My novel, Wayward Patriot: Preserving the Vote, was conceived in my mind not long after the 2000 election. The image of Florida poll workers holding ballots up to the lights above, trying to divine the voter’s intent while “hanging chads” and “dimpled chads” cast doubt all along the way. I thought, wouldn’t this be an interesting backdrop for a suspense novel? The idea never left my mind, although, by early 2020 when I was preparing to retire, I decided that election problems were a thing of the past. I thought, perhaps I had missed the boat on that concept. Of course after the 2020 election, my book concept was resurrected and I finally put it to paper.
The novel, though dealing with elections, does not use politics as a backdrop, only the desire for secure, fair elections that do not drag on for weeks as votes are counted. Well, guess what, with votes still being counted nearly three weeks after Election Day, my premise remains relevant.
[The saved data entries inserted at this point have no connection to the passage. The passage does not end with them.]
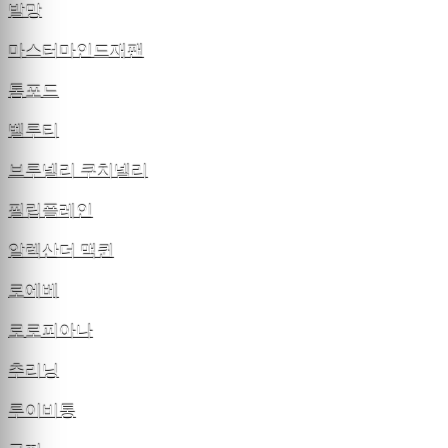
발망
마스터마인드재팬
톰포드
벨루티
브루넬리 쿠치넬리
필립플레인
알렉산더 맥퀸
로에베
로로피아나
추리닝
루이비통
trying to divine the voter’s intent while “hanging chads” and “dimpled chads” cast doubt all along the way
As I conducted research for my book, I met with a friend who is an expert in cyber security. I asked about current capabilities in keeping online transactions secure. My conclusion is that it is possible to develop a secure registration and voting system that would allow people to register and vote online. It would involve photo I.D. verification and, at the time of registration, would record the voter’s voice pattern to be used for voter identification during the election. At election time, an electronic ballot would be sent to the voter to be completed. In order for the vote to be certified, the voice pattern of the voter would have to match the one established at registration. Dead people couldn’t vote because they can’t talk. Nobody could mark another person’s ballot. Their voice would not match.
Within an hour of “polls closing” a final vote count would be known in every precinct around the country
As our society becomes more computer literate, a large majority of people could vote in this manner. Those that did not have a computer with a camera and microphone, or who just couldn’t figure out the technology could go to a polling station and receive the assistance of a poll worker. One or two people at senior living centers could be trained to assist residents with voting. For all of these processes where others were assisting, an online audit system would create a video record of the activity and auditors would review these on a random basis to ensure the voter was not being manipulated in any way.
Within an hour of “polls closing” a final vote count would be known in every precinct around the country.
Might this work beyond the pages of my novel? Perhaps. Who would develop such a system? Fifty states develop their own election processes. One state would have to make a big investment to develop the technology, perhaps hoping that others would jump on board as it is proven.
I am hearing people calling us to return to paper ballots. All I can think of is hanging chads and stray marks being reviewed to determine a voter’s intent. What do you think? Have you got a vision of an “ideal” election system?